= Source text =
===============
Vice put a request in. However, because this district can’t seem to stop punching itself in the gut, the school district is attempting to duck the FOIA requests entirely. Not through redactions. It just isn’t going to give up any internal documents at all, even as it acknowledges it has documents in hand.

“The District is in possession of responsive documents,” the response, signed by W. Thomas Cable in their role as the attorney for the Paulding County School District, reads. “However, pursuant to Georgia law, the following categories of information have not been produced, via redaction or removal, to the extent a statutory exclusion is directly applicable.”

The public records request response also says the records are “specifically required by the federal government to be kept confidential.” School districts often attempt to reject freedom of information requests on the grounds of student privacy, but districts and individual schools should be able to produce redacted records that protect privacy while still giving information about how specific decisions were made behind the scenes.
===============
= Instruction =
Retype everything in the passage on the school district's records response from "Vice put a request" down to "documents in hand.", word for word.
===============
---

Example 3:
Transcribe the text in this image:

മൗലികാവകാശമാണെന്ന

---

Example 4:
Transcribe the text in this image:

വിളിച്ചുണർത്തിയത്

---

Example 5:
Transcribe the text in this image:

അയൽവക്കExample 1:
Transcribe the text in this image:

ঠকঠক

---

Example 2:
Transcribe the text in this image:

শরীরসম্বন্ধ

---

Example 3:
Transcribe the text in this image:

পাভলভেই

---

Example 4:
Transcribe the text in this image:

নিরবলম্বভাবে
===============
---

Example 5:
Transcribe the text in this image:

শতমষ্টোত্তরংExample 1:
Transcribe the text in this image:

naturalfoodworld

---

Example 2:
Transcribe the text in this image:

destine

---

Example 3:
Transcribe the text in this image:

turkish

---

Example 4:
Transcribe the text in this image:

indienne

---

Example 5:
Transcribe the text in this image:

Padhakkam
===============
= Solution to the exercise =
Vice put a request in. However, because this district can’t seem to stop punching itself in the gut, the school district is attempting to duck the FOIA requests entirely. Not through redactions. It just isn’t going to give up any internal documents at all, even as it acknowledges it has documents in hand.